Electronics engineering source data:
----------------------------------------
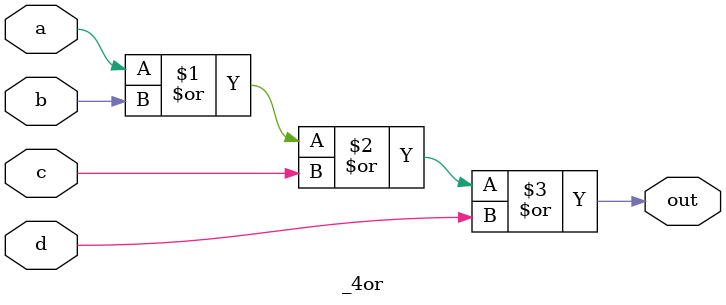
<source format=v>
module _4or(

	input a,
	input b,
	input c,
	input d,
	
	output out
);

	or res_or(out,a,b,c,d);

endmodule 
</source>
----------------------------------------
[TASK DESCRIPTION] Return every line above exactly, omitting images.

[SOLUTION TO THIS PROBLEM]
<source format=v>
module _4or(

	input a,
	input b,
	input c,
	input d,
	
	output out
);

	or res_or(out,a,b,c,d);

endmodule 
</source>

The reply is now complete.